In a study to help women see how beautiful they actually are, Dove organised for a former forensic artist from the San Jose police department, who met a series of women and asked each to describe the way they look. He had no way of seeing them behind a curtain. He then prompted them to detail everything about themselves and sketched an image of them based on their self-description. Each woman was asked before the study to get to know one of the other participants. The forensic artist then prompted each woman to describe the other’s face. When the sketches were compared side by side, it was found that women often critic themselves and make themselves out to be less beautiful than they really are ( Murphy, 2013).
It has been found that there is a need to make people realise that healthy bodies are ideal, and that good health is not defined by size; it is a state of physical, mental and social well-being (Kirkwood, 2005). The media is
sending too many messages to teenagers to change their body appearance, which causes widespread low self-esteem. More positive images of more realistic body types should be present in the media (Turner, 2010).
It has been said by Middleton (2013), “Why are we allowing advertisers and mass media to define beauty?” Our value as human beings has got nothing to do with how we look. Each of us can help to push back against these social pressures by teaching that the altered pictures of people in magazines make us long for what is unattainable. Although it may be true that these images makes us feel like we are never going to be “perfect” enough to fit in, we should never forget that these images are images of people who are going through illness and unhappiness to look good and make us feel bad.

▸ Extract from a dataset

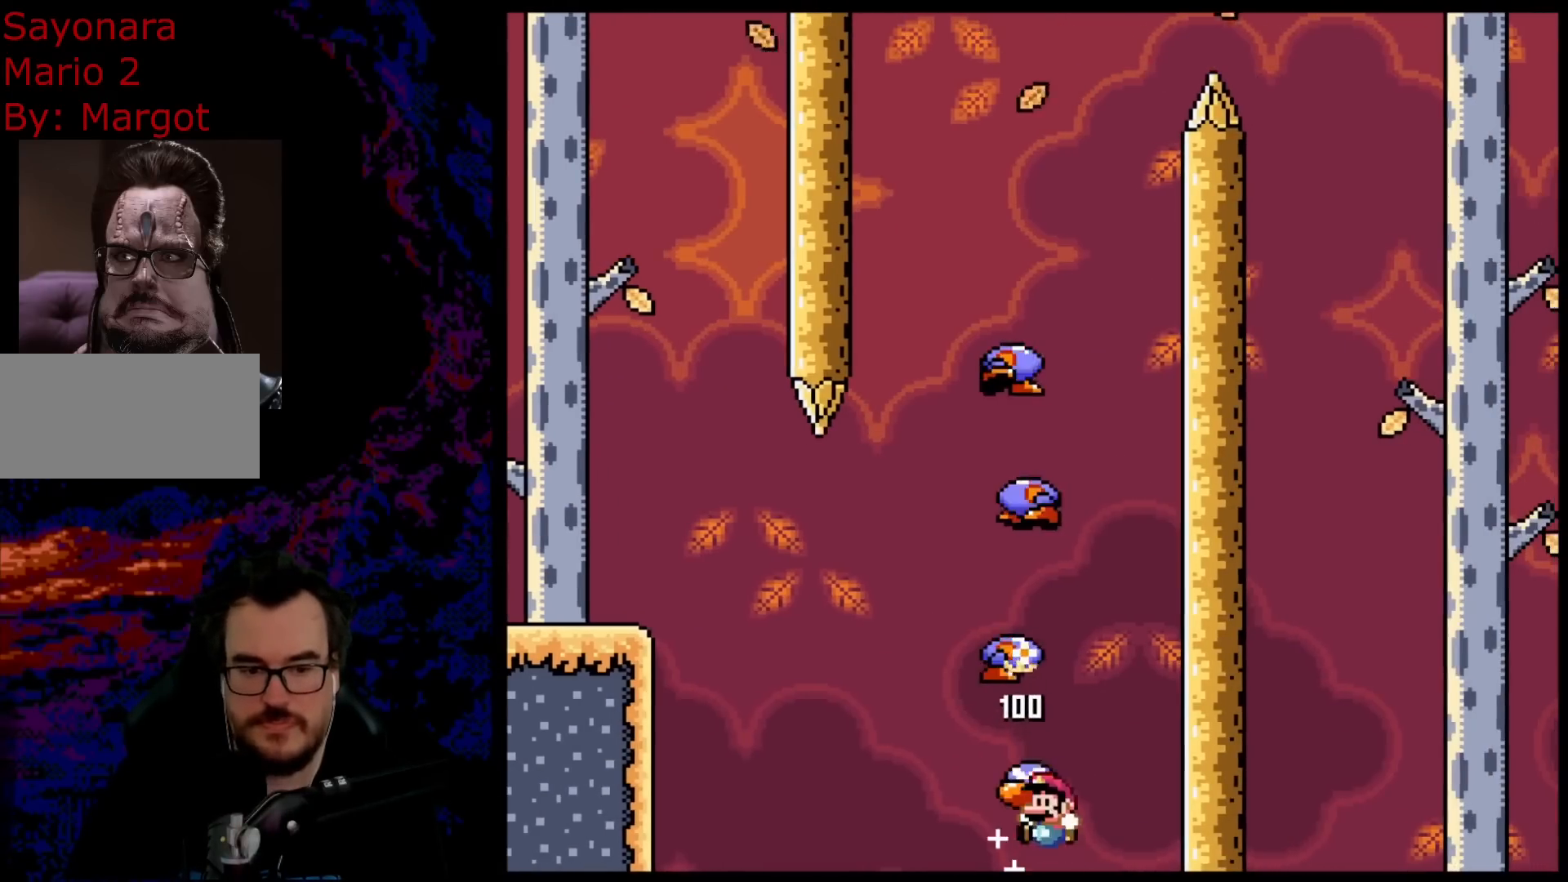
{"buttons": ["B", "Y", "DPAD_RIGHT"], "events": [[50, "DPAD_LEFT", "up"], [400, "DPAD_RIGHT", "down"]]}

The perception of beauty in the eyes of the media is attaining a form of “perfection”. However, the ways to attain this sort of “perfection” has proven to be harmful and unhealthy. Therefore, the media has been proven to be misguiding many individuals that such a form of “perfection” is beauty.
6.Research purpose and audience
The purpose of this reason explanatory, it shows us why the media is wrong is its perception of beauty. The final audience this proposal is for would be for people who feel that the media’s perception of beauty is right. This proposal has everything to show any individual that “perfection and beauty” lies in the eye of its beholder and that the media has no say in deciding who is perfect and who is not.